Text block
7. Amounts Payable Upon Termination of Employment or During Disability.
Upon the termination of the Executive's employment with the Company, the Company
shall have the following obligations (including the obligation to pay the cost
of all benefits provided by the applicable benefit plan to the Executive and the
Executive's family under this Section 7, except normal employee contributions
required by the applicable benefit plan of other participating executives with
comparable responsibilities); provided, however, that any item paid or payable
under this Agreement shall be reduced by any amount paid or payable to the
Executive and the Executive's family with respect to the same type of payment
under any severance plan or policy now maintained or at any time in the future
maintained by the Company. For this purpose, any payment under this Agreement or
any severance plan or policy made over time shall be discounted to present value
at the Interest Rate before reducing any payment under this Agreement by any
amount paid or payable to the Executive under such severance plan or policy.
(a) Death. If the Executive's employment is terminated by his
death, the Executive's beneficiary (as designated by the Executive in writing
with the Company prior to his death) shall
be entitled to payment of all Accrued Obligations. Unless otherwise directed by
the Executive all Accrued Obligations shall be paid to the Executive's
beneficiaries in a lump sum in cash within thirty (30) days of the Date of
Termination. In the absence of a beneficiary designation by the Executive, or,
if the Executive's designated beneficiary does not survive the Executive,
benefits described in this Paragraph 7(a) shall be paid to the Executive's
estate. In addition, all stock options that have been granted to the Executive
at least six months prior to the date of his death (measured from the date of
grant of each such stock option), if any, shall be and become fully vested and
may be executed by the estate of the Executive for a period equal to the earlier
to occur of five (5) years from the date of the death of the Executive or the
date the option would have otherwise expired without regard to the Executive's
death or other termination of employment. If the Executive dies after the date
of grant of any stock options, the Executive's estate may exercise any stock
options which were then vested for a period equal to the earlier to occur of
five (5) years from the date of the death of the Executive or the date the
option would have expired without regard to the Executive's death or other
termination of employment.
(b) Disability.
(1) During any period that the Executive fails to perform his duties hereunder
as a result of incapacity due to physical or mental illness ("Disability
Period"),
the Executive shall continue to receive his base salary at the rate then in
effect for such period until his employment is terminated pursuant to Paragraph
6(a)(1); provided, however, that payments of Base Salary so made to the
Executive shall be reduced by the sum of the amounts, if any, that were payable
to the Executive at or before the time of any such salary payment under any
disability benefit plan or plans of the Company and that were not previously
applied to reduce any payment of Base Salary.

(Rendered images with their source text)
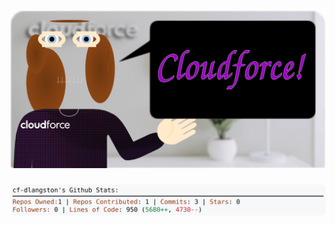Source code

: <!-- 
Version 3.0.4
Built Tue Jun 25 2024 05:30:35 GMT+0000 (Coordinated Universal Time)
-->

<h1 align="center">
  <a href="https://github.com/cf-dlangston/cf-dlangston/tree/master/src" title="Click to View Source">
    <picture width="100%" alt="Dylan">
      <source media="(prefers-color-scheme: dark)" srcset="dylan-dark.svg?version=3.0.4">
      <img src="dylan-light.svg?version=3.0.4" alt="Dylan">
    </picture>
  </a>
</h1>

<div align="center">
  <picture width="100%" alt="Profile Info and Stats">
    <source media="(prefers-color-scheme: dark)" srcset="stats-dark.svg?version=3.0.4">
    <img src="stats-light.svg?version=3.0.4" alt="Profile Info and Stats">
  </picture>
</div>
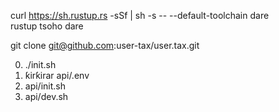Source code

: curl https://sh.rustup.rs -sSf | sh -s -- --default-toolchain dare<br>rustup tsoho dare

git clone git@github.com:user-tax/user.tax.git

0. ./init.sh
1. ƙirƙirar api/.env
2. api/init.sh
3. api/dev.sh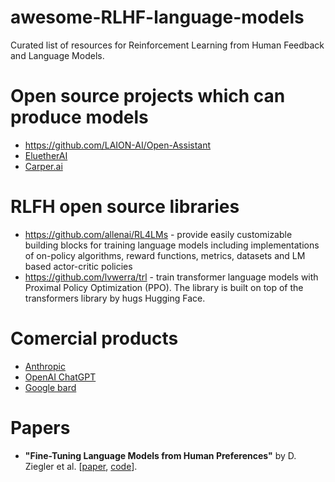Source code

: # awesome-RLHF-language-models

Curated list of resources for Reinforcement Learning from Human Feedback and Language Models.

# Open source projects which can produce models

* https://github.com/LAION-AI/Open-Assistant
* [EluetherAI](http://www.eleuther.ai/)
* [Carper.ai](https://carper.ai/)

# RLFH open source libraries

* https://github.com/allenai/RL4LMs - provide easily customizable building blocks for training language models including implementations of on-policy algorithms, reward functions, metrics, datasets and LM based actor-critic policies
* https://github.com/lvwerra/trl -  train transformer language models with Proximal Policy Optimization (PPO). The library is built on top of the transformers library by hugs Hugging Face.

# Comercial products

* [Anthropic](https://www.anthropic.com/)
* [OpenAI ChatGPT](https://openai.com/blog/chatgpt/)
* [Google bard](https://blog.google/technology/ai/bard-google-ai-search-updates/)


# Papers

* **"Fine-Tuning Language Models from Human Preferences"** by D. Ziegler et al. \[[paper](https://arxiv.org/pdf/1909.08593.pdf), [code](https://github.com/openai/lm-human-preferences)].
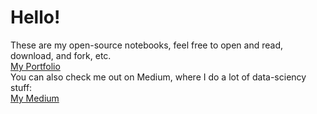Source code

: # Hello!
These are my open-source notebooks, feel free to open and read, download, and fork, etc. \
[My Portfolio](http://emmettboudreau.com) \
You can also check me out on Medium, where I do a lot of data-sciency stuff: \
[My Medium](https://medium.com/@emmettgb)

Requirement 1
List every section or paragraph heading in the agreement excerpt, including its number or letter.
Requirement 2
Answer these questions from the agreement excerpt:
(a) Within how many days of the Date of Termination must Accrued Obligations be paid to the Executive's beneficiaries?
(b) At what rate are payments made over time discounted to present value?
(c) What name is given to a period when the Executive fails to perform his duties because of incapacity due to physical or mental illness?
The items stand apart from the agreement excerpt and are separate material.

Result 1
7. Amounts Payable Upon Termination of Employment or During Disability.
(a) Death.
(b) Disability.

Result 2
(a) Thirty (30) days
(b) The Interest Rate
(c) "Disability Period"